Passage shown -
********

It does not cost that much in the first place, and to force the people
to listen and talk is tiresome.

The trip took 6 hours from Quito. We paid 5 dollars USA and left at 9:30
in the morning. It would have been better to leave as early as possible.
But Mark is one of them people that needs to sleep, and eat breakfast. That
is OK, but not the best way to travel in Ecuador. Better to leave very
early and arrive early, then if the bus have trouble we still arrive before
dark. I went along with the Mark on this point because I did not want to
argue. He is an experienced traveler, but he travels with nothing of
value. Therefore takes little caution. Leaving life to fate, and not worried
about anything. It is strange on the other hand that he really feels that
going down the River Napos is needed to be done by 2 people and not alone.
I think he likes to travel with other people. I like to travel alone,
because it is safer for me. I do not have to compromise my schedule, or my
ways of being safe.


Tena is definitely a one horse town. Everywhere we go there are tours on
the river or jungle. Everyone we see looks like they just came back from a
tours. Walking in tow with the guide of the day, and sharing dinner with the
guide and other locals. Being good tourist they also pay. The reason why Mark
is a good travel companion for this trip is because neither on of us can
be bothered by either tourist or guides. We both are repulsed by both. Of
course we are by definition tourist. I am sure the local trips are
overpriced and very beautiful. It is something about the feeling I get around
tourist and guides that make me feel bad. I guess I would describe it like a
kindergarten class where the teacher tells you what to do, and all the kids fight
over being first. Get in line, and follow the one in front of you.
They tell you what, and when to see something. Showing only the picture
of the world they wish to present.

So we are very excited because we will go down the river Napo with
no guide, making are own adventure, good or bad.

I just went a woke Mark to a flurry of complaints.
He started on a list or reason he could not sleep. The military guys
ran by at 5:00 shouting off cadence.
“There was a carnival outside the door!”
Between the chickens the dogs, and military how can you
sleep. The sun has not broken across the horizon.
Morning in Tena. We leave for another 6 hours to bus trip to Coca.
You may look at this like torture, but this is part of the tour.

********

Material provided -
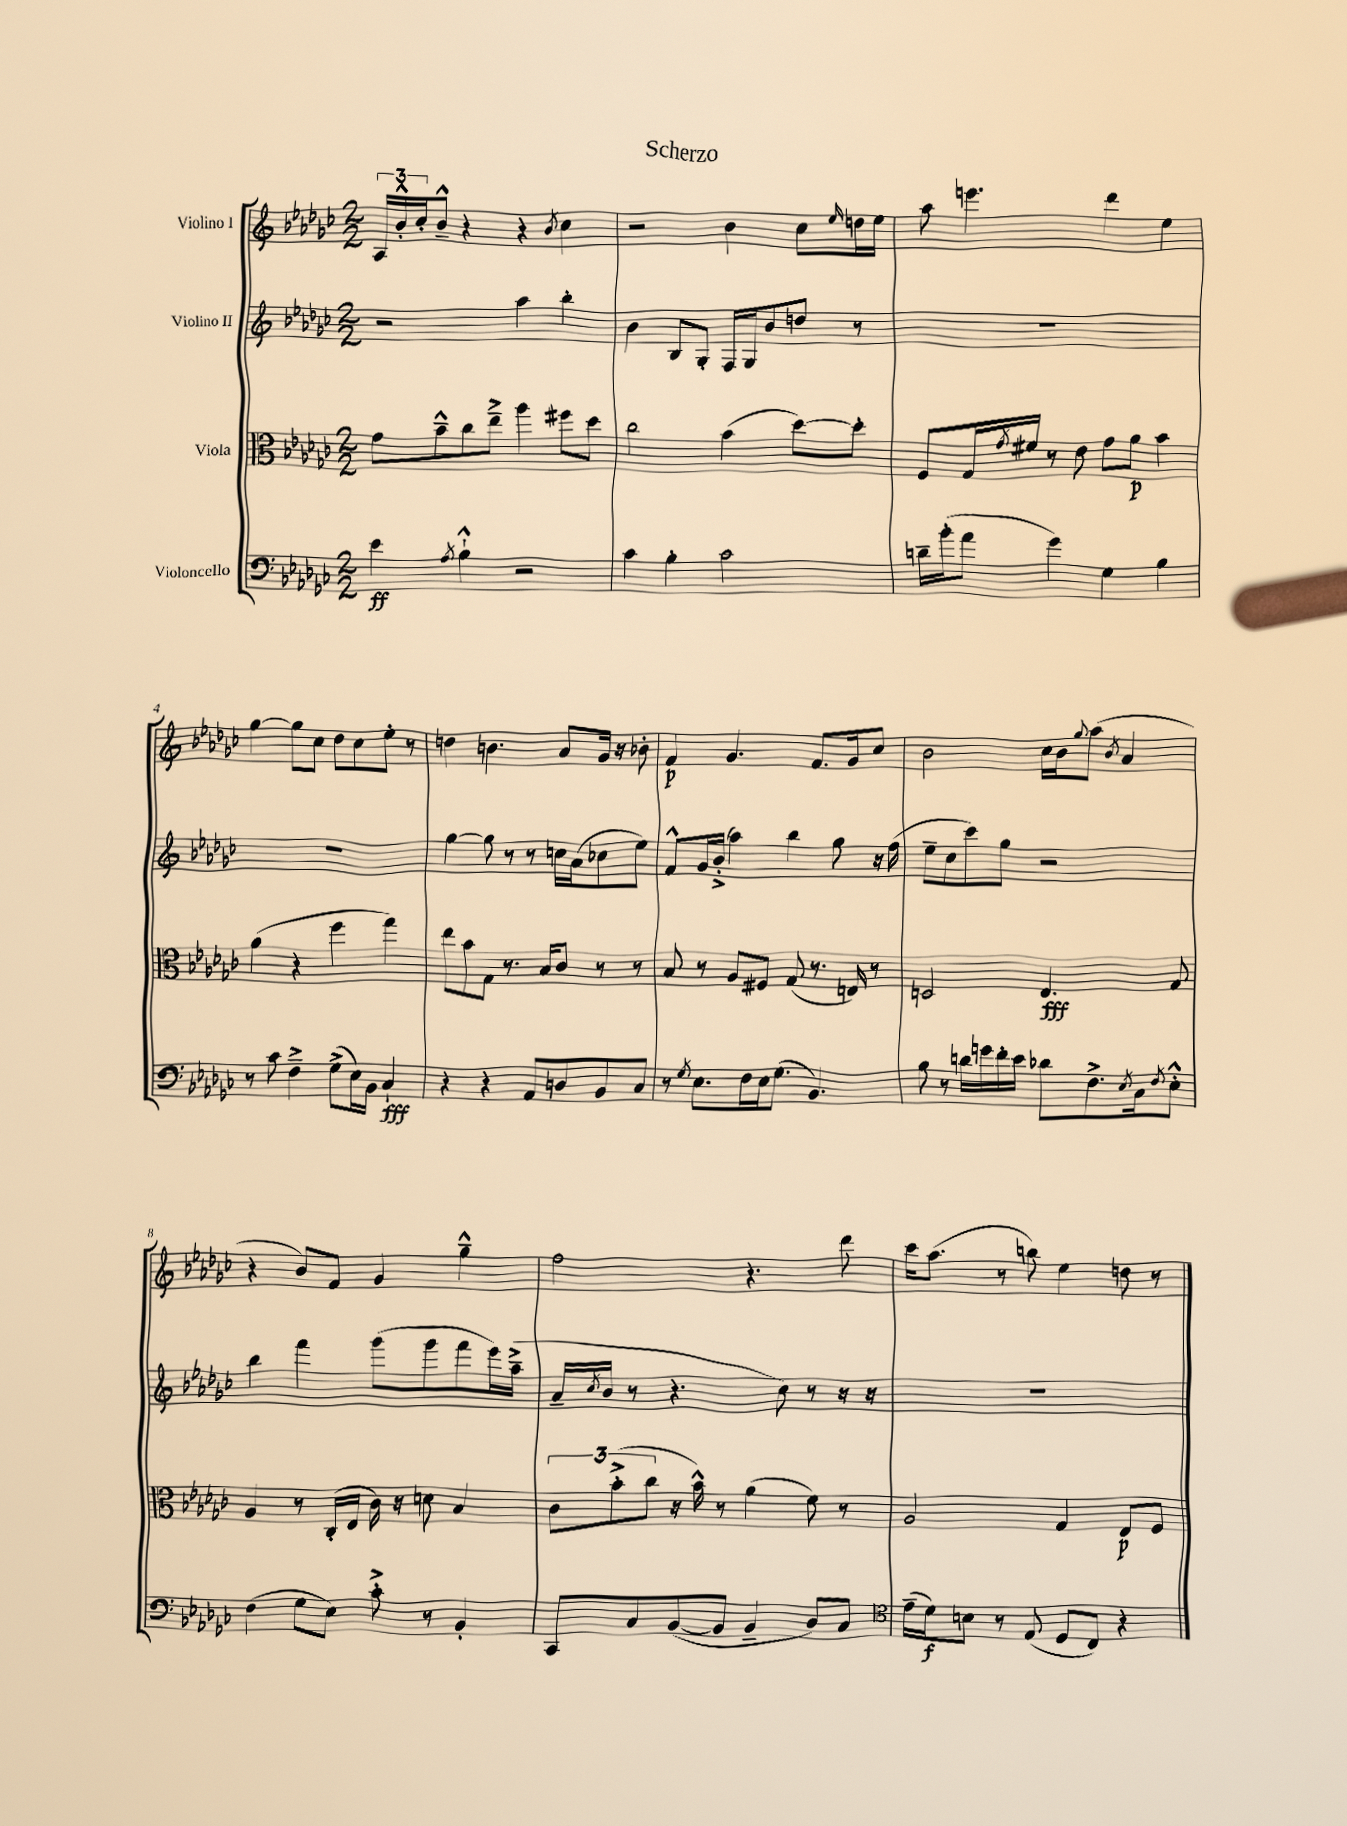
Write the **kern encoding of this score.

********

Written problem A - Rewrite the Tena travel account starting at "Tena is definitely" and ending at "front of you.", replacing "kindergarten" with "preschool".
Written problem B - Write the next part of the Tena travel account, picking up after its last sentence.

Task result A -
Tena is definitely a one horse town. Everywhere we go there are tours on
the river or jungle. Everyone we see looks like they just came back from a
tours. Walking in tow with the guide of the day, and sharing dinner with the
guide and other locals. Being good tourist they also pay. The reason why Mark
is a good travel companion for this trip is because neither on of us can
be bothered by either tourist or guides. We both are repulsed by both. Of
course we are by definition tourist. I am sure the local trips are
overpriced and very beautiful. It is something about the feeling I get around
tourist and guides that make me feel bad. I guess I would describe it like a
preschool class where the teacher tells you what to do, and all the kids fight
over being first. Get in line, and follow the one in front of you.

Task result B -
Through muddy roads, and rain forest, Fast running rivers, and
every type of local normal behavior. The bus must be included
to enjoy the total picture.



Five hours on a bus from Tena to Coca. The bus stopped and
picked up every person that raised their hand, from school children
to farmers with plastic containers of gas. A few men with hardhats that
are either working for Petroleum companies or Road crews.

The trip through this jungle pass is beautiful. Tall trees with moss
hanging down, ferns spreading their branches. Dense green as
far as you can see, with low hanging clouds over the valleys and
mountains. The winding road is torturous on my mind, and cause
me to have motion sick if I look at the passing vegetation. I must
fix my eyes on thing futher away to keep from being sick. We are in the
very front of the bus so there is less of a problem, but the constant
stopping and starting, weaving constantly back and forth as we
work our way through mountain passes. Climbing, and dropping
around the curves of the mountain makes me weak.

Houses along the way are made of wood. Simple, solid looking homes
inserted into a cocoon of green. Often hard to see for all the
foliage that surround the house. We came upon small groupings of
houses and maybe a small school. Hard to believe that there is enough
students to have a school. This is a beautiful wonderful place to see
and a horrible place to live. Farmers clear away trees and the jungle
reclaims it the next day. Water is so abundant that there are streams and
waterfalls everywhere. Along side the road, and coming out of the side
of mountains. Corn planted along side the road is full of weeds, trees,
and brush. Planted on the side of mountains, the only thing that does
not grow plants is the road, and the occasional concrete pad in
front of houses.


Mark is serious and says we have reached the end of the line.
The road has ended in his mind here, and so has the normal world.
We are on the fringe of places where normal thing like electricity
and running water are not common. Our present hotel is a mix of
these two forms of civilization. We have lights and water, but the
room is very dirty, and bleak. Noise is constant outside. Music
the wonderful part of culture is everywhere and overbearing.
The restaurant below has women and guys asking us to buy them
a beer. Looking like working women. We hope they do not decide
to work in our hotel.

Fortunately we have found another hotel. One notch up and a leap
from 3 dollars a night USA to 3.50 dollars night. We will move this
to the other hotel. It is named the Florida Hostal. All the hotels in
city are full with what we believe are petroleum workers. Only a few
close to the dock on the River Napo have vacancies. This is perfect
because we have to go there 3 times a day to check for incoming
cargo boats.

Hot, dusty, and full of noise. Mark is says to me
“I normally go to beautiful places”.
I do not comment because for the most part he is
claiming his status as a tourist. Beauty first, and reality second.
This is reality and difficult to avoid. There is a hotel and disco at
expensive hotel along the river. It has a swimming pool with a slide
and parking for your car. We are fully capable of avoiding reality of
life, but I have no desire to avoid this, I want to smell, hear, and
the culture. There are bread stands, food cooking in the
street, smoking and smelling. Water trucks filling up tanks on tops of
roofs, and large trucks rambling along the road, with military guys
idly standing and comparing notes, looking for something.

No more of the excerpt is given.